DO NOT buy headphones locally!
Try to source it from Amazon through iccworld/similar.
Did you look into Ultrasone India's website?


----------



## sukant (Oct 5, 2012)

Whatever be your decision *"DO NOT GO FOR A DENON AH-D1100"* , i bought 1 was pretty happy with the SQ , after 1-2 months cracks started developing on the headband , finally it cracked off and broke into two pieces despite me taking good care of it . Build quality is pathetic even a 350 Rs headphone has a better build quality then this one .


----------



## sanudigit (Oct 5, 2012)

Ultrasone India webite shows all the products and prices but no purchase option.Sent a mail to them but no reply


----------



## red dragon (Oct 6, 2012)

^^Call them at 9650 2488 89 or shoot a mail to asoni@corbett-india.in


----------



## The Incinerator (Oct 6, 2012)

sanudigit said:


> Ultrasone India webite shows all the products and prices but no purchase option.Sent a mail to them but no reply




Did you call up the guys in Kolkata?


----------



## rajnusker (Oct 6, 2012)

HD 598 is the best you can get.


----------



## sanudigit (Oct 19, 2012)

Hi all
Thank you all for your support and views.I finally pulled the trigger on Sennheiser HD 558. Well the remember the price fiasco.I ordered in a  of Ebay site and everyone told me that they were 'Out of stock'.Well that was rehearsed, whenever there is a price hike who would wanna sell at a lower than market price? Shot off a very angry email at Sennheiser and a couple of days later an employee of Sennheiser himself delivered a Brand New Headphone to my home and that too at old price.I changed my decision from HD 598 to HD 558 as I saw in most of the forums specially in Head-Fi and others that 558 and 598 basically has the same drivers and also sound almost the same. 558 has little more bass which attraced me as without a little bass 'colouring' it would sound boring and not musical.598 is little more comfortable .
Well after unboxing first impressions were confusing.
Comfort :Was not superbly comfortable as I read in some sites. But I guess that would require some time to soften up.The ear pads were very good but the clamping at the both sides of head was a bit tight.
Music: As I turned on the music ( My source was a Samsung Galaxy SLCD ) couple of Bass heavy and medium bass songs , bass was obviously not as thumping as my Klipsch Image S4 but was very soft and likable. Experience was in fact -pleasant.
Then I turned on some vocal songs by Jagjit Singh - and boy I was MESMERISED. Unparallaled music / soungstage / exact amount of bass / and superb treble.
Well this was just my experience for 0-5 hr burn in.I hope it improved a lot after say  50 hrs .Any kind of soft vocals sound fantastic even at zero burn in.
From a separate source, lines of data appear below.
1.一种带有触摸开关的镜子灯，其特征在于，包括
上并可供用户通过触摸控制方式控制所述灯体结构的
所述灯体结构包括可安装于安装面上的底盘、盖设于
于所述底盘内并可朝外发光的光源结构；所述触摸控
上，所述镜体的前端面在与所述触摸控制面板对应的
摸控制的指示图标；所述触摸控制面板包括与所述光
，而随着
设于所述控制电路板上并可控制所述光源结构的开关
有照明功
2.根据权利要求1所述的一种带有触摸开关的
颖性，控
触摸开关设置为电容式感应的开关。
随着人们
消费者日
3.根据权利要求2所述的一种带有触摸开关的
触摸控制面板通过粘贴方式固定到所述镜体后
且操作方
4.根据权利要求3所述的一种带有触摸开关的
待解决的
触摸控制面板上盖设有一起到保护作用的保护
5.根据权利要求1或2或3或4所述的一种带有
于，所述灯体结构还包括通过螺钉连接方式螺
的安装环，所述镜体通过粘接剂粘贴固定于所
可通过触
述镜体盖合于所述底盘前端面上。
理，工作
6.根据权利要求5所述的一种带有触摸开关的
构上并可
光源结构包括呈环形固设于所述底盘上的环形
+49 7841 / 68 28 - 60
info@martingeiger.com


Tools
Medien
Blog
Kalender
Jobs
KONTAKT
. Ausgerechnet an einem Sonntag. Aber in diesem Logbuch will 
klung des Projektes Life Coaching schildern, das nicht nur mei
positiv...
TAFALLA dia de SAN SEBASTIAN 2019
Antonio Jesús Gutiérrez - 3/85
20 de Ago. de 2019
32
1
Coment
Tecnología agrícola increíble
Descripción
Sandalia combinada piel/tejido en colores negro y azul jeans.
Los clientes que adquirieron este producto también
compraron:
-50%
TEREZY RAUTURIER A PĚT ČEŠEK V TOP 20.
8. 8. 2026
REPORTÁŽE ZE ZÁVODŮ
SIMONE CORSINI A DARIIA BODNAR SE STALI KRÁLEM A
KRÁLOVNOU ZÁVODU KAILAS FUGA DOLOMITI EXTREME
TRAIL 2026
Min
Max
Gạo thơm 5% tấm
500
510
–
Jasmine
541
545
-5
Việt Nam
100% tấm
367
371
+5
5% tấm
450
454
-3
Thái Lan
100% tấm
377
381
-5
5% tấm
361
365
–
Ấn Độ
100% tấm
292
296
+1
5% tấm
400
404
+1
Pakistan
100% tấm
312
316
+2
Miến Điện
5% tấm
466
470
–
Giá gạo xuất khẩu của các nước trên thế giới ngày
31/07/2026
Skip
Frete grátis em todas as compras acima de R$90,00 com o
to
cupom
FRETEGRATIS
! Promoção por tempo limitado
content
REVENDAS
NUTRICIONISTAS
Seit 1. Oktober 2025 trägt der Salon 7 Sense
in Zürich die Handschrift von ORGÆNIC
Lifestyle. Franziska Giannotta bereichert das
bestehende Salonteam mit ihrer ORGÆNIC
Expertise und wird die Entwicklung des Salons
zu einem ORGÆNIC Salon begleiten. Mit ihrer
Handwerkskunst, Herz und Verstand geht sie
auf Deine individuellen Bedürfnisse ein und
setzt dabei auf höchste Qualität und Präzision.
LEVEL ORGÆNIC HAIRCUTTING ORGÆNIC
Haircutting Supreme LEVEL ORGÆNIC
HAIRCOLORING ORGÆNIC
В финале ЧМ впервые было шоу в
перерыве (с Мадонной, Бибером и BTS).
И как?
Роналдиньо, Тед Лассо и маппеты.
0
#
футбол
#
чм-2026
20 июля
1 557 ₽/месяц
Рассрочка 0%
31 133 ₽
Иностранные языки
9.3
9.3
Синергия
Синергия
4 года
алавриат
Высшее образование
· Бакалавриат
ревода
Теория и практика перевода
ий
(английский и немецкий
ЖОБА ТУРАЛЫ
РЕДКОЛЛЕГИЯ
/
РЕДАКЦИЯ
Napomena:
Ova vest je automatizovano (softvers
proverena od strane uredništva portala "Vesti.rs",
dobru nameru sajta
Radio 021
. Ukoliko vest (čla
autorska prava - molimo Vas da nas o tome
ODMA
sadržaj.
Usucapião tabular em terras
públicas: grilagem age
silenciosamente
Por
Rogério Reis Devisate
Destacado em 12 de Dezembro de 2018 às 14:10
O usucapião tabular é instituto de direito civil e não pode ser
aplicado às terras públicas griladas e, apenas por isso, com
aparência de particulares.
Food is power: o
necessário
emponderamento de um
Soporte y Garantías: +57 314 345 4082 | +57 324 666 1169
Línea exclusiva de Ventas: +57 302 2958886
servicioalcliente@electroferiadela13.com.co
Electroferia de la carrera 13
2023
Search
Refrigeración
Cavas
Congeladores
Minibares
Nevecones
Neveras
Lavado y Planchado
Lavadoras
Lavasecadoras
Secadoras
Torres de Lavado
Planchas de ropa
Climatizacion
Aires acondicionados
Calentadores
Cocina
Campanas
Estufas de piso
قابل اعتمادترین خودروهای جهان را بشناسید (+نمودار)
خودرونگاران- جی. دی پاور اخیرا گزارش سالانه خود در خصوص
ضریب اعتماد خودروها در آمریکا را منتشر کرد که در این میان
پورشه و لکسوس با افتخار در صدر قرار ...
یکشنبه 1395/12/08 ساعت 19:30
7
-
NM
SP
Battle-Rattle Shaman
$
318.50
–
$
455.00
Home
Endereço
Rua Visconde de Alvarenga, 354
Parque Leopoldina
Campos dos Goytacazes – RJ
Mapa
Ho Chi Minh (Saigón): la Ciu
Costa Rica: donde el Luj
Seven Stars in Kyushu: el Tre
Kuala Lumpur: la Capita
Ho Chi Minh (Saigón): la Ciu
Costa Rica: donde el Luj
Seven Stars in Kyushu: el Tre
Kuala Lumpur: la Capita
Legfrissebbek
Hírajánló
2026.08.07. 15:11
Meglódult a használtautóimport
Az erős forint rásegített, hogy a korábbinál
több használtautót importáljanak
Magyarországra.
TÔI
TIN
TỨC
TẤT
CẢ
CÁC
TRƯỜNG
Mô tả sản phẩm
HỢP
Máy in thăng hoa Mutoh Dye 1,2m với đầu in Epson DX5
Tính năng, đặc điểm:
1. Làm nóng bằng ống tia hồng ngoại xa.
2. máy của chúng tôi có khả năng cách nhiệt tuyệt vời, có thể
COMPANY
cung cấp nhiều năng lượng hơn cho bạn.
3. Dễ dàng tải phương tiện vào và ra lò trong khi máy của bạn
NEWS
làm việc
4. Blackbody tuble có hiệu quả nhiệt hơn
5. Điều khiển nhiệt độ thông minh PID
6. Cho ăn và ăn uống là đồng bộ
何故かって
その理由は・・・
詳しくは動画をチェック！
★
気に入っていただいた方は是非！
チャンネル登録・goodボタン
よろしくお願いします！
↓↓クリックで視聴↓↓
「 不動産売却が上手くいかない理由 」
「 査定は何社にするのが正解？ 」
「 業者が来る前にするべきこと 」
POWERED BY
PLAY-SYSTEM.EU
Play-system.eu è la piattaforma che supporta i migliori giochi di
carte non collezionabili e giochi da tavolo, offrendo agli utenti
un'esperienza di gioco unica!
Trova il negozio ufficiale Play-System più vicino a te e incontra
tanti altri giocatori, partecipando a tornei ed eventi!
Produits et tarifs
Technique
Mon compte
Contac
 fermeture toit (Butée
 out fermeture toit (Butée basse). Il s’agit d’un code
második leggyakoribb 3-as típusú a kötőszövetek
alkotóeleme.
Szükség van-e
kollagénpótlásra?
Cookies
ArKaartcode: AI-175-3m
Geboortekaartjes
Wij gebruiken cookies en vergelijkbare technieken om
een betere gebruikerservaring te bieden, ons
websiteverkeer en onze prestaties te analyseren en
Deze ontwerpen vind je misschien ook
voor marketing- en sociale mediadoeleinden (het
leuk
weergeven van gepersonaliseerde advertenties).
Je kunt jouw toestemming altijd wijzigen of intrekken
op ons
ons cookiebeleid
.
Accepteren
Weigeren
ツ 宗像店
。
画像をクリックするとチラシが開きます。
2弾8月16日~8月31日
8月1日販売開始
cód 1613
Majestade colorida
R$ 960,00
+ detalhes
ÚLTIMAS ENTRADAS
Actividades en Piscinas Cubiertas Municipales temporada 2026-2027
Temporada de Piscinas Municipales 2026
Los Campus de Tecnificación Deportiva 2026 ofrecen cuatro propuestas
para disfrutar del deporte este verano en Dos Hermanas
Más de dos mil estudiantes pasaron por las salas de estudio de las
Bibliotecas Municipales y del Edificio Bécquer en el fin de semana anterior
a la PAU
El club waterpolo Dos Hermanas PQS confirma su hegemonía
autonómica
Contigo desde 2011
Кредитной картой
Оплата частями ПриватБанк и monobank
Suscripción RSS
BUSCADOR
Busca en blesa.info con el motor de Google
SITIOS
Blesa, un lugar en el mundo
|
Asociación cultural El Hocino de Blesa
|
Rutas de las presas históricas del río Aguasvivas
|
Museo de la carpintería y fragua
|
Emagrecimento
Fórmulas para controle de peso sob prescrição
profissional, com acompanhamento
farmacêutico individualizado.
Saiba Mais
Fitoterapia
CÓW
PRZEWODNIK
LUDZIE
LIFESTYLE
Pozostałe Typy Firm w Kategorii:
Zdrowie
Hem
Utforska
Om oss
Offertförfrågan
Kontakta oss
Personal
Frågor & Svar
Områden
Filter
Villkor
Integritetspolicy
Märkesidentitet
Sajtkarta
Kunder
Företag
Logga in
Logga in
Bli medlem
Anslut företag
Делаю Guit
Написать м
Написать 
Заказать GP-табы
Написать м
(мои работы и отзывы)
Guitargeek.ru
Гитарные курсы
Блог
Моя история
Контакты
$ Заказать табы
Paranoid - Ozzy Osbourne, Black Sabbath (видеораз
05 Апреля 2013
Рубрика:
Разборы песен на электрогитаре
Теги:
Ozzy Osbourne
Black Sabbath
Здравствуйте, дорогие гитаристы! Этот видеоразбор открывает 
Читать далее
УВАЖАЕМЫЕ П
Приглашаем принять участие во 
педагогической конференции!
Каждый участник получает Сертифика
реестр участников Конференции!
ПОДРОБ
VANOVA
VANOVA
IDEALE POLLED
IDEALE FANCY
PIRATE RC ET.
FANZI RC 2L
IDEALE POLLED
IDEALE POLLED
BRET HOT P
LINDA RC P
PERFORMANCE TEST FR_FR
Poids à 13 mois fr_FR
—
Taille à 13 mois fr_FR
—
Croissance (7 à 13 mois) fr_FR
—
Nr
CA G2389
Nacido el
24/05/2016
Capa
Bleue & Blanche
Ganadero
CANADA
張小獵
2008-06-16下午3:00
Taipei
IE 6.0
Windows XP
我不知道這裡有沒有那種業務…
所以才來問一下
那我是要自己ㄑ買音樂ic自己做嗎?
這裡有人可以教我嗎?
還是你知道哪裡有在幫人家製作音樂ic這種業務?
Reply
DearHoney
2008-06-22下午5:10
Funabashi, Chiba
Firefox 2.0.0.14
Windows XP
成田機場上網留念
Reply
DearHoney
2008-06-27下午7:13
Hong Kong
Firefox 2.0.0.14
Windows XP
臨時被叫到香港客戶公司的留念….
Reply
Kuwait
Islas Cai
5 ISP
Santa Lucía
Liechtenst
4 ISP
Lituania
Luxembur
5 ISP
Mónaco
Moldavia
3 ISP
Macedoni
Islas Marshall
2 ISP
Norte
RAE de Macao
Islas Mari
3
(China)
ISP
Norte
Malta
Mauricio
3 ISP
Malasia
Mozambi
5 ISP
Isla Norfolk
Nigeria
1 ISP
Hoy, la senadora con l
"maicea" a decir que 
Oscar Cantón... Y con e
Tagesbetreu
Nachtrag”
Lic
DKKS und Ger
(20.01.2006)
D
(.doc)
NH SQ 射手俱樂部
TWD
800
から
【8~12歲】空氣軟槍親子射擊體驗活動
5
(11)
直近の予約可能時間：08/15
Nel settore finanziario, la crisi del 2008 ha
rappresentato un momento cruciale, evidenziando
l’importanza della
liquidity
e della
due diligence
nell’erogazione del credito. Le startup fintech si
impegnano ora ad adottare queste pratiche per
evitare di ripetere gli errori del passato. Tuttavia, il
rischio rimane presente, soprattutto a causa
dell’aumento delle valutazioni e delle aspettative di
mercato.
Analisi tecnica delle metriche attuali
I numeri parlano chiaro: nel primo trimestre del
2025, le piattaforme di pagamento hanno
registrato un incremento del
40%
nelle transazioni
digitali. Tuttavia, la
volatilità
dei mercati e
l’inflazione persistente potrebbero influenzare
Now I see in this forum some guys have HD 558 / HD598 , so I have a question for them --do this headphone require amplifiers ? , So far I like the sound from both my laptop and mobile phone better than Klipsch Image .Will post again some reviews /opinions when these  phones become 100 hour old.
Thanks 
Sanu


----------



## red dragon (Oct 20, 2012)

Invest on an entry level amp like FiiO E11 or E17(it is DAC and amp combo)...you will love the set up.
BTW I can not seem to find HD600 anywhere.


----------